— WHAT YOU HAVE TO DO —
Repeat the data that follows exactly, starting at the line with "A co síla hřích" and ending at the line with "terre vapeur.", and leave out every picture.

____

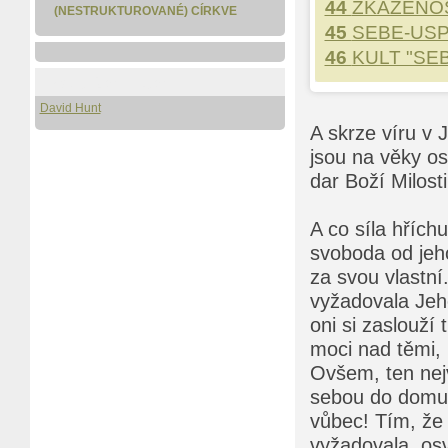
44
ZKAŽENOS
(NESTRUKTUROVANÉ) CÍRKVE
45
SEBE-USP
46
KULT "SE
Pro stažení i čtení
David Hunt
A skrze víru v J
jsou na věky os
dar Boží Milost
A co síla hřích
svoboda od jeho
za svou vlastní
vyžadovala Jeho
oni si zaslouží
moci nad těmi, k
Ovšem, ten nejv
sebou do domu 
vůbec! Tím, že 
vyžadovala, osv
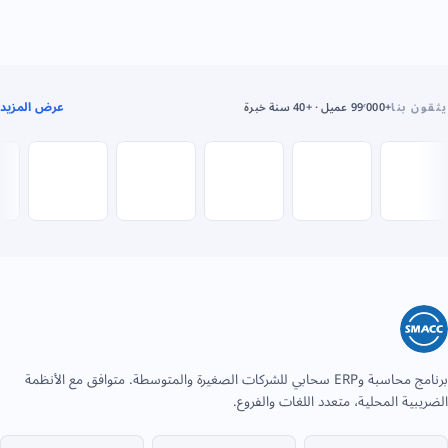
عرض المزيد
يثقون بنا
+99٬000 عميل · +40 سنة خبرة
برنامج محاسبة وERP سحابي للشركات الصغيرة والمتوسطة. متوافق مع الأنظمة
الضريبية المحلية، متعدد اللغات والفروع.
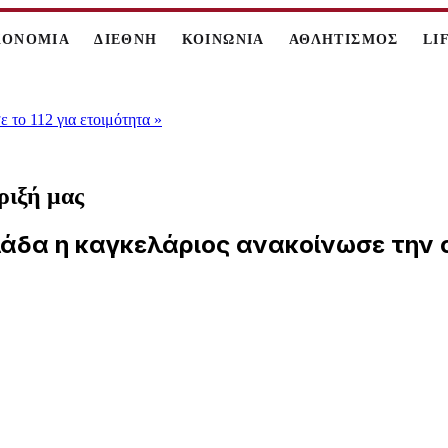
ΚΟΝΟΜΙΑ
ΔΙΕΘΝΗ
ΚΟΙΝΩΝΙΑ
ΑΘΛΗΤΙΣΜΟΣ
LI
 το 112 για ετοιμότητα
»
ριξή μας
λλάδα η καγκελάριος ανακοίνωσε την 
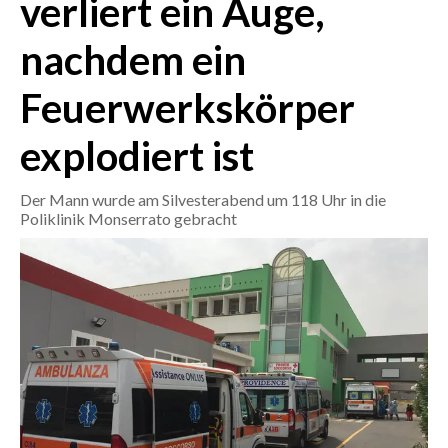
verliert ein Auge,
nachdem ein
CRONACA
ITALIA
Feuerwerkskörper
MONDO
explodiert ist
POLITICA
Der Mann wurde am Silvesterabend um 118 Uhr in die
ECONOMIA
Poliklinik Monserrato gebracht
SERVIZI ALLE IMPRESE
LAVORO
BANDI
SPORT IN SARDEGNA
SPORT
RISULTATI E CLASSIFICHE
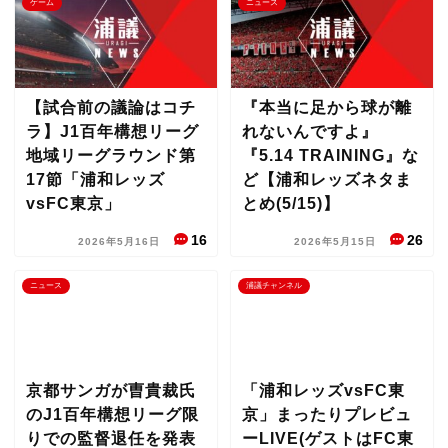
ゲーム
ニュース
【試合前の議論はコチ
『本当に足から球が離
ラ】J1百年構想リーグ
れないんですよ』
地域リーグラウンド第
『5.14 TRAINING』な
17節「浦和レッズ
ど【浦和レッズネタま
vsFC東京」
とめ(5/15)】
16
26
2026年5月16日
2026年5月15日
ニュース
浦議チャンネル
京都サンガが曺貴裁氏
「浦和レッズvsFC東
のJ1百年構想リーグ限
京」まったりプレビュ
りでの監督退任を発表
ーLIVE(ゲストはFC東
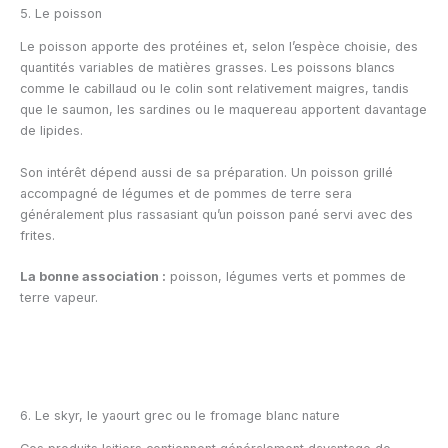
5. Le poisson
Le poisson apporte des protéines et, selon l’espèce choisie, des
quantités variables de matières grasses. Les poissons blancs
comme le cabillaud ou le colin sont relativement maigres, tandis
que le saumon, les sardines ou le maquereau apportent davantage
de lipides.
Son intérêt dépend aussi de sa préparation. Un poisson grillé
accompagné de légumes et de pommes de terre sera
généralement plus rassasiant qu’un poisson pané servi avec des
frites.
La bonne association :
poisson, légumes verts et pommes de
terre vapeur.
6. Le skyr, le yaourt grec ou le fromage blanc nature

____

— YOUR SOLUTION —
A co síla hřích
svoboda od jeho
za svou vlastní
vyžadovala Jeho
oni si zaslouží
moci nad těmi, k
Ovšem, ten nejv
sebou do domu 
vůbec! Tím, že 
vyžadovala, osv
عرض المزيد
يثقون بنا
+99٬000 عميل · +40 سنة خبرة
برنامج محاسبة وERP سحابي للشركات الصغيرة والمتوسطة. متوافق مع الأنظمة
الضريبية المحلية، متعدد اللغات والفروع.
ΚΟΝΟΜΙΑ
ΔΙΕΘΝΗ
ΚΟΙΝΩΝΙΑ
ΑΘΛΗΤΙΣΜΟΣ
LI
 το 112 για ετοιμότητα
»
ριξή μας
λλάδα η καγκελάριος ανακοίνωσε την 
verliert ein Auge,
nachdem ein
CRONACA
ITALIA
Feuerwerkskörper
MONDO
explodiert ist
POLITICA
Der Mann wurde am Silvesterabend um 118 Uhr in die
ECONOMIA
Poliklinik Monserrato gebracht
SERVIZI ALLE IMPRESE
LAVORO
BANDI
SPORT IN SARDEGNA
SPORT
RISULTATI E CLASSIFICHE
ゲーム
ニュース
【試合前の議論はコチ
『本当に足から球が離
ラ】J1百年構想リーグ
れないんですよ』
地域リーグラウンド第
『5.14 TRAINING』な
17節「浦和レッズ
ど【浦和レッズネタま
vsFC東京」
とめ(5/15)】
16
26
2026年5月16日
2026年5月15日
ニュース
浦議チャンネル
京都サンガが曺貴裁氏
「浦和レッズvsFC東
のJ1百年構想リーグ限
京」まったりプレビュ
りでの監督退任を発表
ーLIVE(ゲストはFC東
5. Le poisson
Le poisson apporte des protéines et, selon l’espèce choisie, des
quantités variables de matières grasses. Les poissons blancs
comme le cabillaud ou le colin sont relativement maigres, tandis
que le saumon, les sardines ou le maquereau apportent davantage
de lipides.
Son intérêt dépend aussi de sa préparation. Un poisson grillé
accompagné de légumes et de pommes de terre sera
généralement plus rassasiant qu’un poisson pané servi avec des
frites.
La bonne association :
poisson, légumes verts et pommes de
terre vapeur.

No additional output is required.